I try to extend https://github.com/AastaNV/TRT_object_detection to be performed with multiple threads. but when I run the code it fails with:
[TensorRT] ERROR: cuda/cudaConvolutionLayer.cpp (238) - Cudnn Error in execute: 7 (CUDNN_STATUS_MAPPING_ERROR)
[TensorRT] ERROR: engine.cpp (370) - Cuda Error in ~ExecutionContext: 4 (unspecified launch failure)

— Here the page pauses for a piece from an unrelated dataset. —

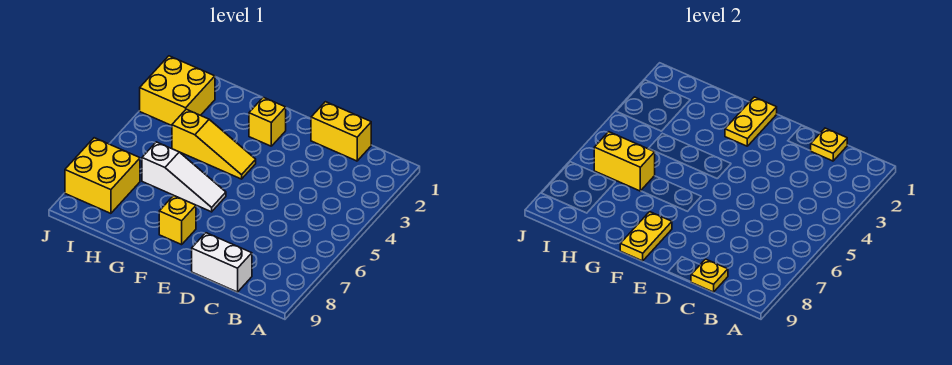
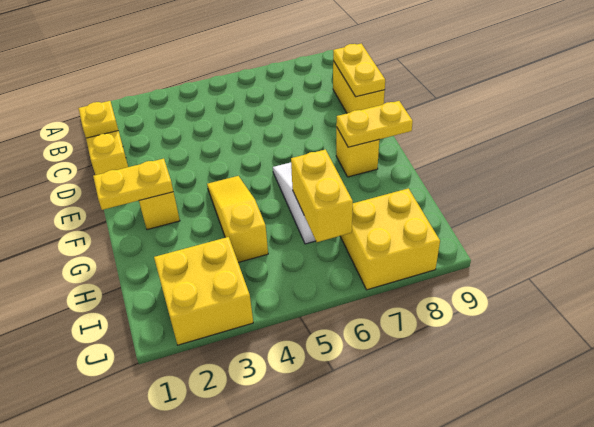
white 1x2 brick [192,233,252,292] -> yellow 1x2 brick [333,61,385,113]
yellow 1x1 plate [691,259,728,292] -> yellow 1x2 plate [333,44,385,97]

terminate called after throwing an instance of 'nvinfer1::CudaError'
what(): std::exception
Aborted (core dumped)
I run it on a TX2 with Jetpack 4.2.1 and TensorRT 5.1.6-1+cuda10.0 and CUDA 10 and python3. The TRT binary was created as described in the above repository. The repo also contains the .so required to run the code below.
I think there is something weird going on with creating an engine first and then the context later, but I have not too much understanding of the matter.
Here the code:
import ctypes
import cv2
from threading import Thread
import pycuda.driver as cuda
import tensorrt as trt
import sys
import numpy as np
ctypes.CDLL("lib/libflattenconcat.so")
def _inference_thread(image, engine, device):
ctx = device.make_context()
host_inputs = []
cuda_inputs = []
host_outputs = []
cuda_outputs = []
bindings = []
for binding in engine:
size = trt.volume(engine.get_binding_shape(binding)) * engine.max_batch_size
host_mem = cuda.pagelocked_empty(size, np.float32)

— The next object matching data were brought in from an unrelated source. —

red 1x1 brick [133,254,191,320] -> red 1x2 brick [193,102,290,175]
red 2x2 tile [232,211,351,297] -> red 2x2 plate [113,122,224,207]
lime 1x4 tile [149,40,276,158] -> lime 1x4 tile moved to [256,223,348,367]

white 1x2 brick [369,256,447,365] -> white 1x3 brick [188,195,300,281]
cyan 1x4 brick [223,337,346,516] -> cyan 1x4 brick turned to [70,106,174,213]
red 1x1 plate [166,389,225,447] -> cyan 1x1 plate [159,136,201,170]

cuda_mem = cuda.mem_alloc(host_mem.nbytes)
bindings.append(int(cuda_mem))
if engine.binding_is_input(binding):
host_inputs.append(host_mem)
cuda_inputs.append(cuda_mem)
else:
host_outputs.append(host_mem)
cuda_outputs.append(cuda_mem)
stream = cuda.Stream()
with engine.create_execution_context() as context:
np.copyto(host_inputs[0], image.ravel())
cuda.memcpy_htod_async(cuda_inputs[0], host_inputs[0], stream)
context.execute_async(bindings=bindings, stream_handle=stream.handle)
cuda.memcpy_dtoh_async(host_outputs[1], cuda_outputs[1], stream)
cuda.memcpy_dtoh_async(host_outputs[0], cuda_outputs[0], stream)
stream.synchronize()
ctx.pop()
ori = cv2.imread(sys.argv[1])
image = cv2.cvtColor(ori, cv2.COLOR_BGR2RGB)
image = cv2.resize(image, (300, 300))
image = (2.0/255.0) * image - 1.0
image = image.transpose((2, 0, 1))
cuda.init()
device = cuda.Device(0)
TRT_LOGGER = trt.Logger(trt.Logger.VERBOSE)
trt.init_libnvinfer_plugins(TRT_LOGGER, '')
fname = "TRT_ssd_mobilenet_v1_coco_2018_01_28.bin"
with open(fname, 'rb') as f, trt.Runtime(TRT_LOGGER) as runtime:
buf = f.read()
engine = runtime.deserialize_cuda_engine(buf)
threads=[]
for idx in range(4):
threads.append(Thread(target=_inference_thread, args=(image, engine, device)))
threads[idx].start()
for thread in threads:
thread.join()